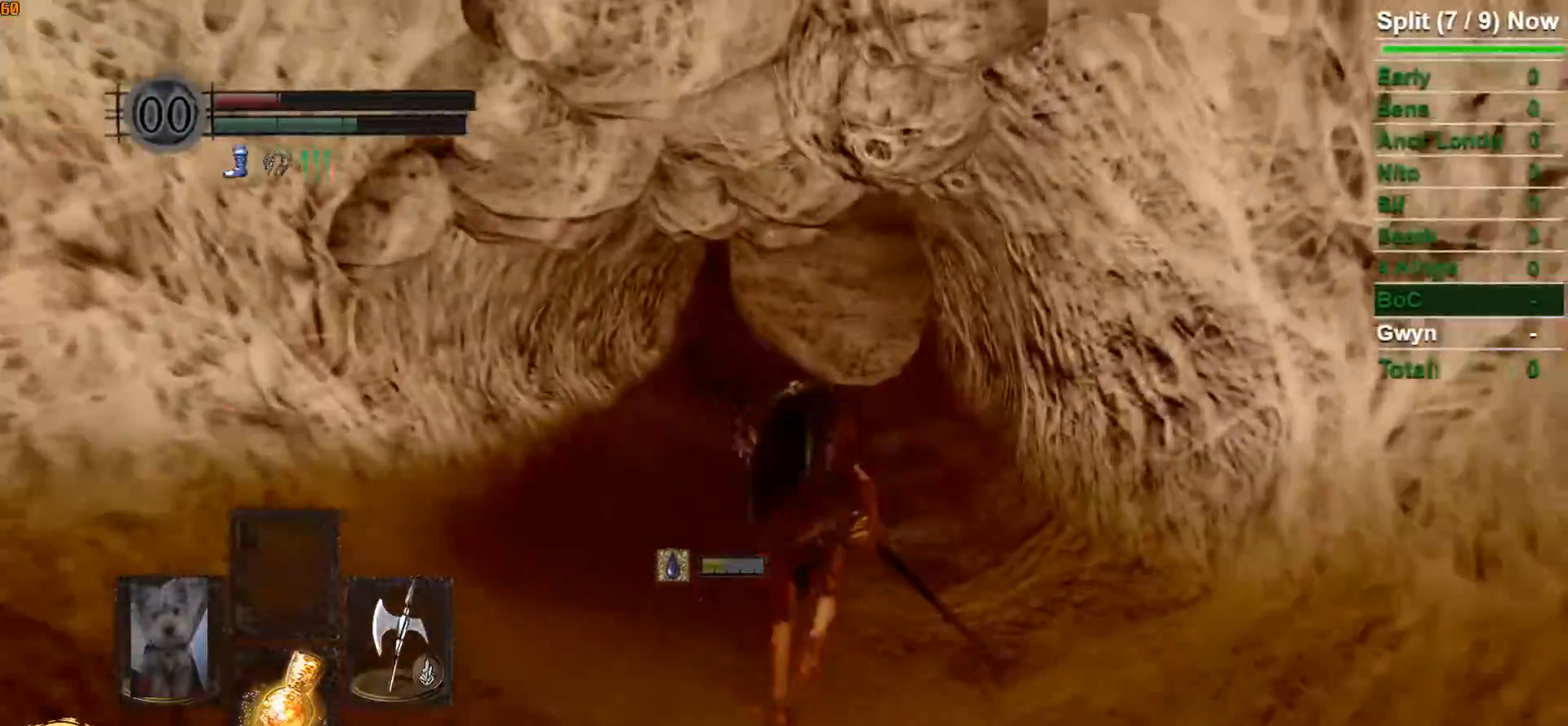
{"dt_ms": 500, "buttons": [], "left_stick": "up", "right_stick": "center", "button_events": []}
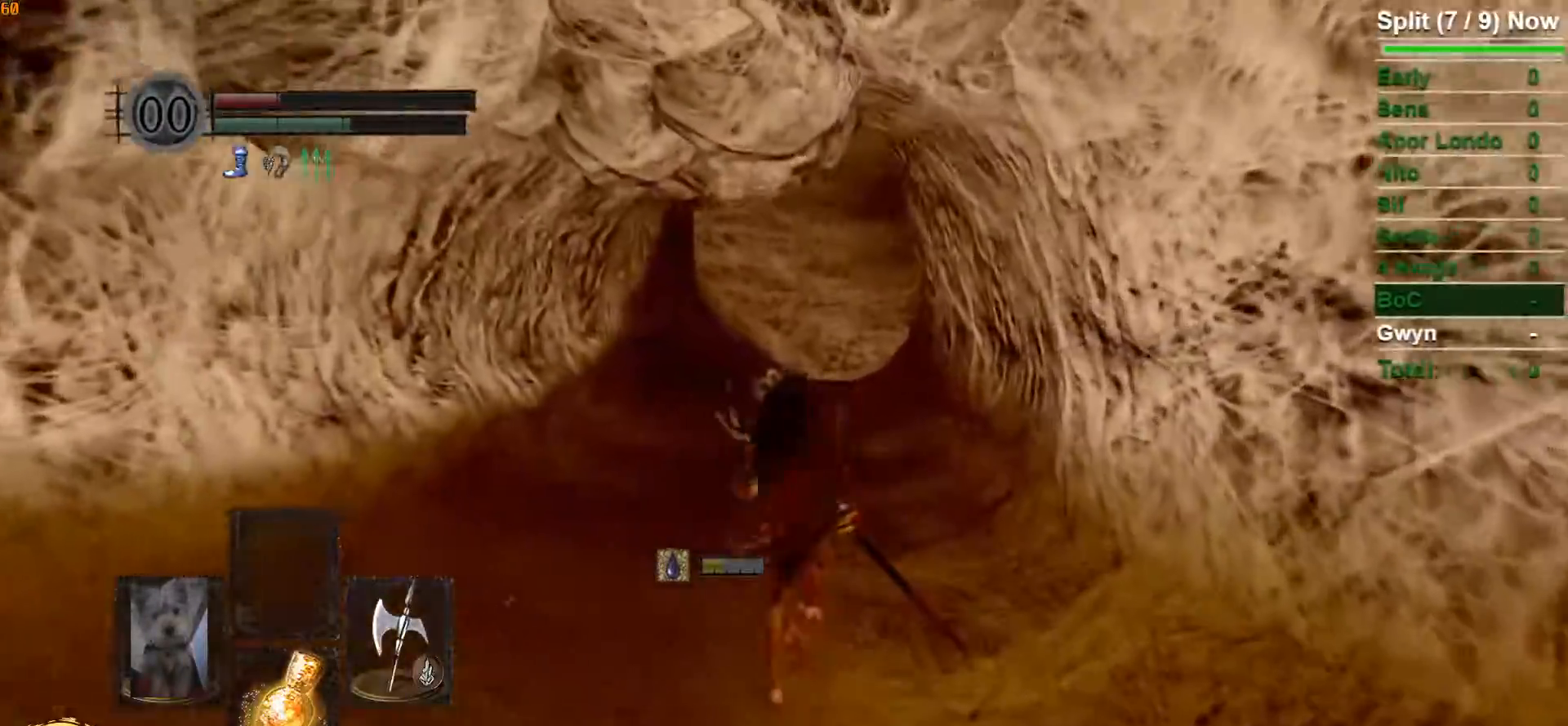
{"dt_ms": 500, "buttons": [], "left_stick": "up", "right_stick": "center", "button_events": []}
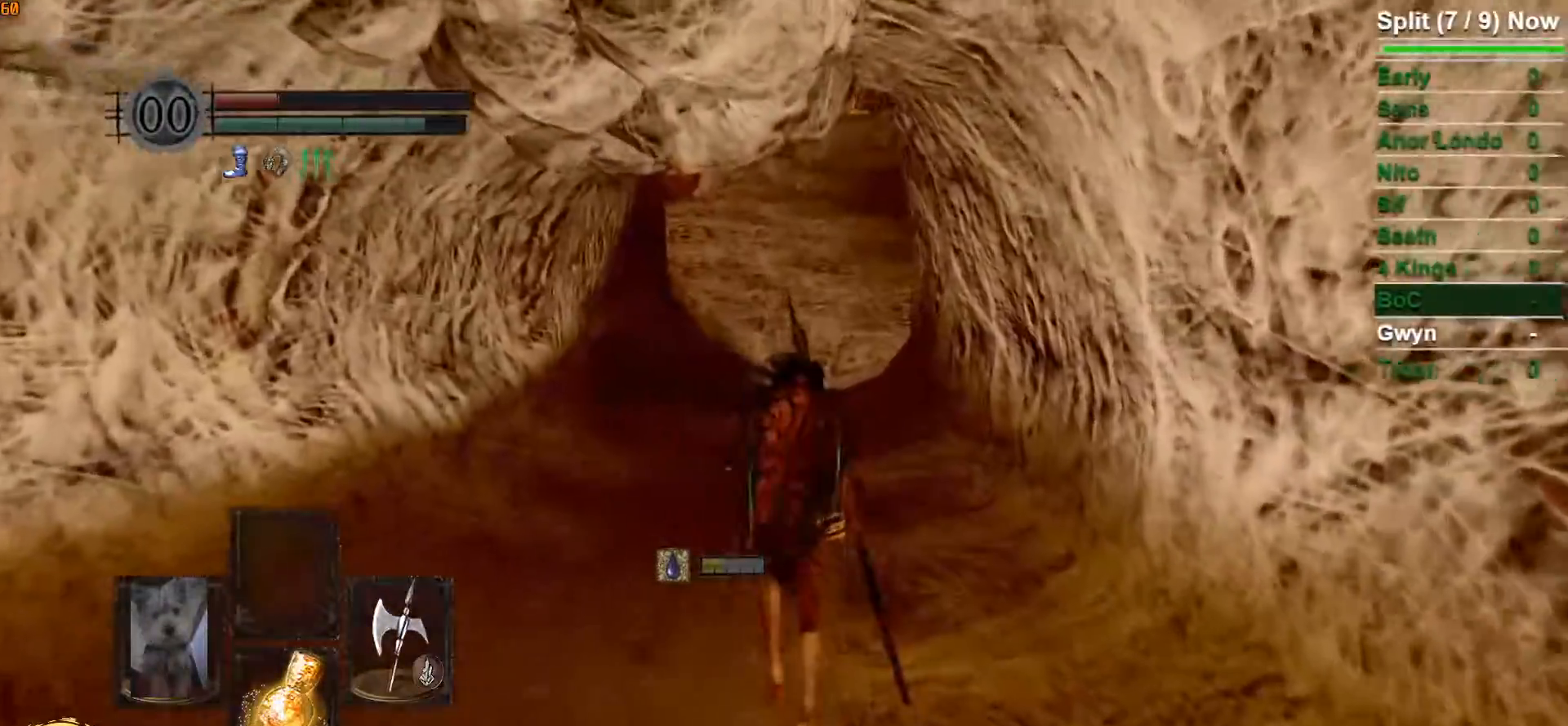
{"dt_ms": 500, "buttons": [], "left_stick": "up", "right_stick": "center", "button_events": []}
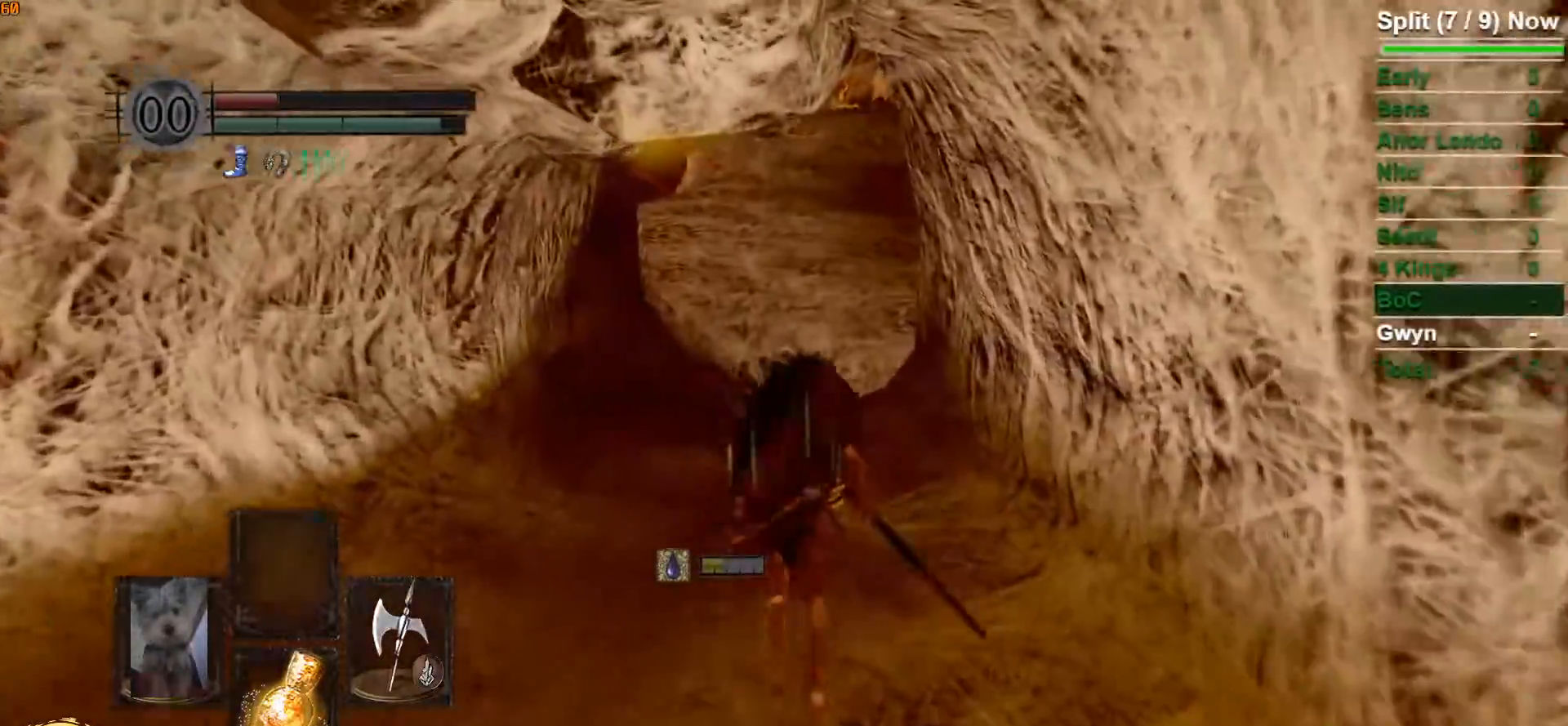
{"dt_ms": 500, "buttons": [], "left_stick": "up", "right_stick": "center", "button_events": []}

TO DO: Set the listing down again exactly, skipping each picture.

ANSWER SECTION:
{"dt_ms": 500, "buttons": [], "left_stick": "up", "right_stick": "center", "button_events": []}
{"dt_ms": 500, "buttons": [], "left_stick": "up", "right_stick": "center", "button_events": []}
{"dt_ms": 500, "buttons": [], "left_stick": "up", "right_stick": "center", "button_events": []}
{"dt_ms": 500, "buttons": [], "left_stick": "up", "right_stick": "center", "button_events": []}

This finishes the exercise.